## Exercise objective
Copy the items from the start through the line containing "anotaciones a lápiz.", and swap "virtual reality special" for "augmented reality special" while leaving all else unchanged.
Data for this task START
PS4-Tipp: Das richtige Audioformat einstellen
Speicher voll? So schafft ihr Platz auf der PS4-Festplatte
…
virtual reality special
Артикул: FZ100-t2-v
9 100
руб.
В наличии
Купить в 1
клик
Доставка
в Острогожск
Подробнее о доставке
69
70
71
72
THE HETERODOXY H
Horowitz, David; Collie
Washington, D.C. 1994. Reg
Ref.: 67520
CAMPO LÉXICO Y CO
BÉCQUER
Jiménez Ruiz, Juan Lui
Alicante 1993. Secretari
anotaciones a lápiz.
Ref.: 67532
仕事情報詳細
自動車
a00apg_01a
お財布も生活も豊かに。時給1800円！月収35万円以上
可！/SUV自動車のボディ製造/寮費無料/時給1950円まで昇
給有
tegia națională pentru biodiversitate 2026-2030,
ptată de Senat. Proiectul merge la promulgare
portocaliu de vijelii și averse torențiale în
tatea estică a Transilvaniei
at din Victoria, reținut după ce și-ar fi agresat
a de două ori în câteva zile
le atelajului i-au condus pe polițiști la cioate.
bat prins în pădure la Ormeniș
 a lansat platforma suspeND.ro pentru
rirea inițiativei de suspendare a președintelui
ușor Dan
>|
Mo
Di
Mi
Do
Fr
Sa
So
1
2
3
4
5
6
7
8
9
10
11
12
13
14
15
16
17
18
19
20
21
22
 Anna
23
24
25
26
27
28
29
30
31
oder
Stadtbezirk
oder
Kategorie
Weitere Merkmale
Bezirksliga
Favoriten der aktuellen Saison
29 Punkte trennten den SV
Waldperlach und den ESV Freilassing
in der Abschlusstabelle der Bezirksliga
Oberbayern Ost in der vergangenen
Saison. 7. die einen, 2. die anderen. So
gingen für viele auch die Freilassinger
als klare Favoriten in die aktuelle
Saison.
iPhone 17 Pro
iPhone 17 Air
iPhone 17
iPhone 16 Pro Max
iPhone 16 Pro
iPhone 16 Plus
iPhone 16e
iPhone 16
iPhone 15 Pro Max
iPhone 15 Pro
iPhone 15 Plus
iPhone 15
Data for this task END
## Output of the exercise
PS4-Tipp: Das richtige Audioformat einstellen
Speicher voll? So schafft ihr Platz auf der PS4-Festplatte
…
augmented reality special
Артикул: FZ100-t2-v
9 100
руб.
В наличии
Купить в 1
клик
Доставка
в Острогожск
Подробнее о доставке
69
70
71
72
THE HETERODOXY H
Horowitz, David; Collie
Washington, D.C. 1994. Reg
Ref.: 67520
CAMPO LÉXICO Y CO
BÉCQUER
Jiménez Ruiz, Juan Lui
Alicante 1993. Secretari
anotaciones a lápiz.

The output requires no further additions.